Cependant, il est possible aujourd’hui d’annoncer que la remise en état du site du Cornillon prescrite par l’arrêté préfectoral du 2 juin 1994 dont Gaz de France était le seul destinataire se poursuit aujourd’hui dans le cadre de l’arrêté complémentaire du 7 juillet 1995 dont Gaz de France est toujours destinataire avec en plus la SANEM Grand Stade et la délégation interministérielle à la Coupe du Monde rattachée auprès des services du Premier Ministre.

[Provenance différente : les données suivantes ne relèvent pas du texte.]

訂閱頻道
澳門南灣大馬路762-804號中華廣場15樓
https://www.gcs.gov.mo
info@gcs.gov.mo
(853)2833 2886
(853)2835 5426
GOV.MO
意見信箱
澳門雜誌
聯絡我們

La remise en état actuelle consiste dans un système de captage sous la pelouse des émanations gazeuses, et d’un rejet atmosphérique d’environ 4 kg/heure de gaz toxiques dont du benzène. Malgré des informations contradictoires il ne semble pas que ce rejet fasse l’objet d’un arrêté préfectoral. L’enceinte périphérique empêchant la plupart des hydrocarbures flottants de s’accumuler sous la pelouse perturbe l’écoulement des eaux souterraines et provoque des concentrations importantes à l’extérieur de la paroi, soit à l’aplomb de l’ellipse de la toiture. Avant les matches, ils sont pompés, stockés sur place, puis incinérés. La maintenance de ce système de résorption de pollution revient au minimum à 5 millions de francs par an qui sont à la charge de l’Etat.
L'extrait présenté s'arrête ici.